Records from a collection:
______

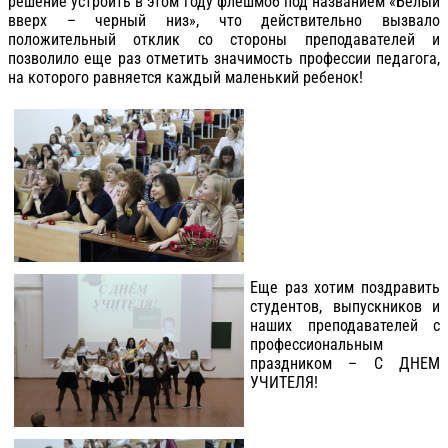
решение устроить в этом году флешмоб под названием «Белый
вверх – черный низ», что действительно вызвало
положительный отклик со стороны преподавателей и
позволило еще раз отметить значимость профессии педагога,
на которого равняется каждый маленький ребенок!
Еще раз хотим поздравить
студентов, выпускников и
наших преподавателей с
профессиональным
праздником – С ДНЕМ
УЧИТЕЛЯ!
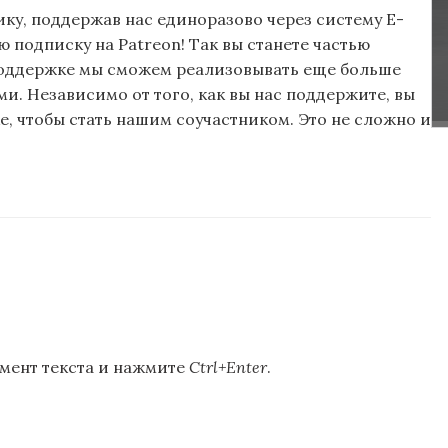
ку, поддержав нас единоразово через систему E-
подписку на Patreon! Так вы станете частью
поддержке мы сможем реализовывать еще больше
и. Независимо от того, как вы нас поддержите, вы
, чтобы стать нашим соучастником. Это не сложно и
мент текста и нажмите
Ctrl+Enter
.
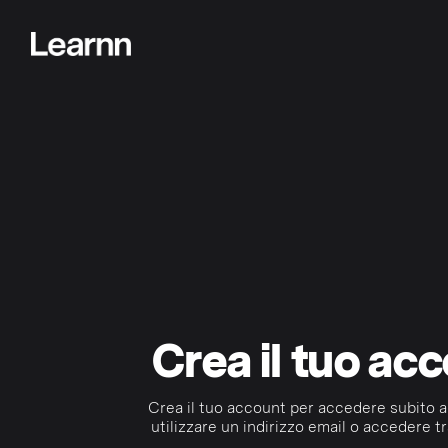
Crea il tuo ac
Crea il tuo account per accedere subito a
utilizzare un indirizzo email o accedere tr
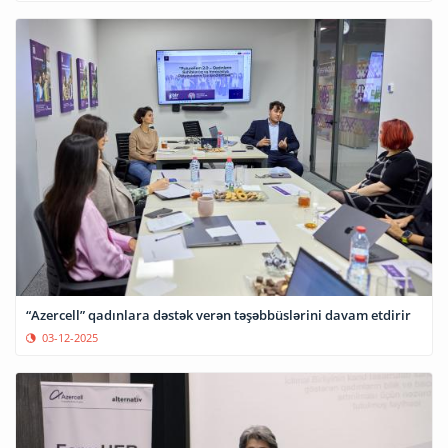
“Azercell” qadınlara dəstək verən təşəbbüslərini davam etdirir
03-12-2025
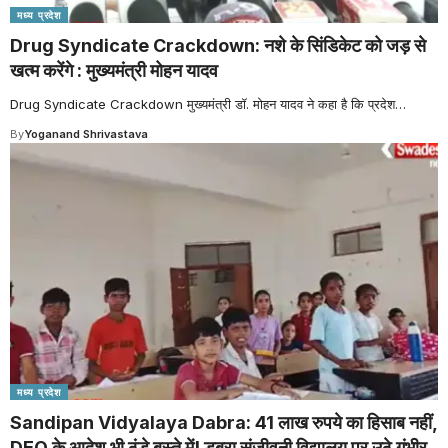
मध्य प्रदेश
Drug Syndicate Crackdown: नशे के सिंडिकेट को जड़ से
खत्म करेंगे : मुख्यमंत्री मोहन यादव
Drug Syndicate Crackdown मुख्यमंत्री डॉ. मोहन यादव ने कहा है कि प्रदेश
…
By
Yoganand Shrivastava
मध्य प्रदेश
Sandipan Vidyalaya Dabra: 41 लाख रुपये का हिसाब नहीं,
DEO के आदेश भी ठंडे बस्ते में! डबरा संजीवनी विद्यालय पर उठे गंभीर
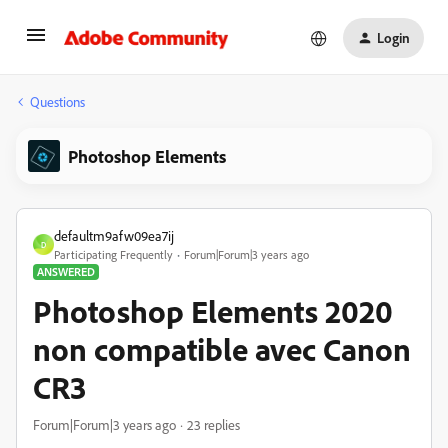
Login
Questions
Photoshop Elements
defaultm9afw09ea7ij
D
Participating Frequently
Forum|Forum|3 years ago
ANSWERED
Photoshop Elements 2020
non compatible avec Canon
CR3
Forum|Forum|3 years ago
23 replies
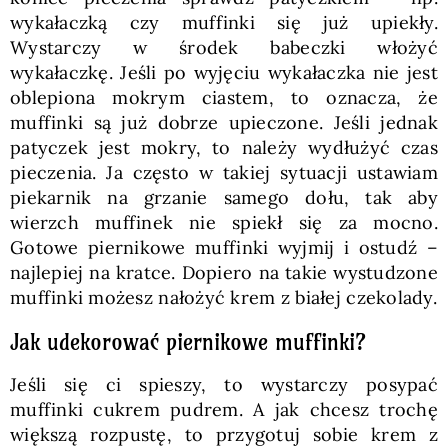
wykałaczką czy muffinki się już upiekły.
Wystarczy w środek babeczki włożyć
wykałaczkę. Jeśli po wyjęciu wykałaczka nie jest
oblepiona mokrym ciastem, to oznacza, że
muffinki są już dobrze upieczone. Jeśli jednak
patyczek jest mokry, to należy wydłużyć czas
pieczenia. Ja często w takiej sytuacji ustawiam
piekarnik na grzanie samego dołu, tak aby
wierzch muffinek nie spiekł się za mocno.
Gotowe piernikowe muffinki wyjmij i ostudź –
najlepiej na kratce. Dopiero na takie wystudzone
muffinki możesz nałożyć krem z białej czekolady.
Jak udekorować piernikowe muffinki?
Jeśli się ci spieszy, to wystarczy posypać
muffinki cukrem pudrem. A jak chcesz trochę
większą rozpustę, to przygotuj sobie krem z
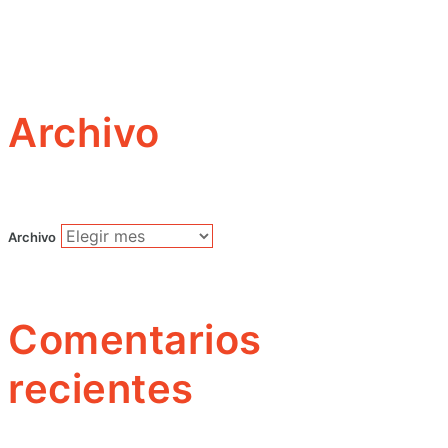
Archivo
Archivo
Comentarios
recientes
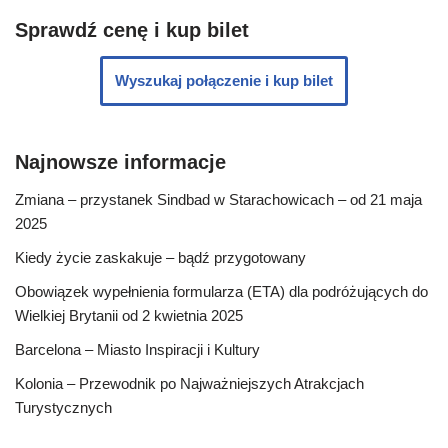
Sprawdź cenę i kup bilet
Wyszukaj połączenie i kup bilet
Najnowsze informacje
Zmiana – przystanek Sindbad w Starachowicach – od 21 maja
2025
Kiedy życie zaskakuje – bądź przygotowany
Obowiązek wypełnienia formularza (ETA) dla podróżujących do
Wielkiej Brytanii od 2 kwietnia 2025
Barcelona – Miasto Inspiracji i Kultury
Kolonia – Przewodnik po Najważniejszych Atrakcjach
Turystycznych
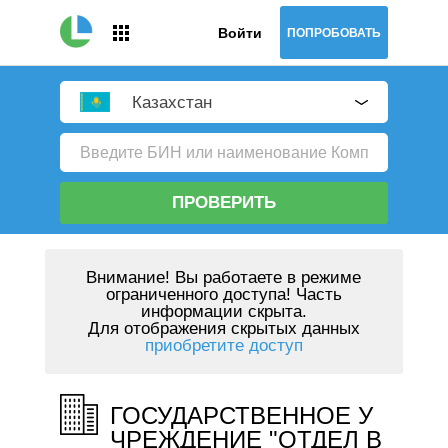
Войти
ПОПРОБОВАТЬ
Казахстан
ПРОВЕРИТЬ
Внимание!
Вы работаете в режиме
ограниченного доступа! Часть
информации скрыта.
Для отображения скрытых данных
приобретите доступ
ГОСУДАРСТВЕННОЕ У
ЧРЕЖДЕНИЕ "ОТДЕЛ В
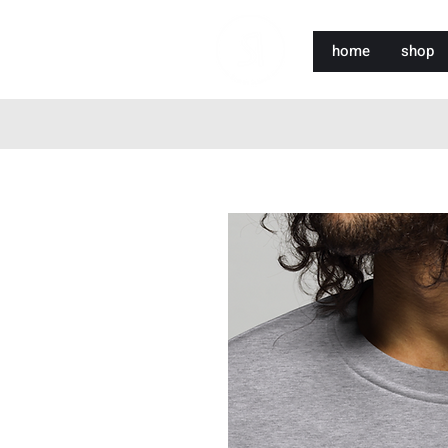
home
shop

______

Task prompt: Copy only what runs above from the line containing "खत्म करेंगे : मुख्यमंत्री मोहन यादव" through the line containing "Participating Frequently", exactly. Leave out the pictures.

Answer below:
खत्म करेंगे : मुख्यमंत्री मोहन यादव
Drug Syndicate Crackdown मुख्यमंत्री डॉ. मोहन यादव ने कहा है कि प्रदेश
…
By
Yoganand Shrivastava
मध्य प्रदेश
Sandipan Vidyalaya Dabra: 41 लाख रुपये का हिसाब नहीं,
DEO के आदेश भी ठंडे बस्ते में! डबरा संजीवनी विद्यालय पर उठे गंभीर
Login
Questions
Photoshop Elements
defaultm9afw09ea7ij
D
Participating Frequently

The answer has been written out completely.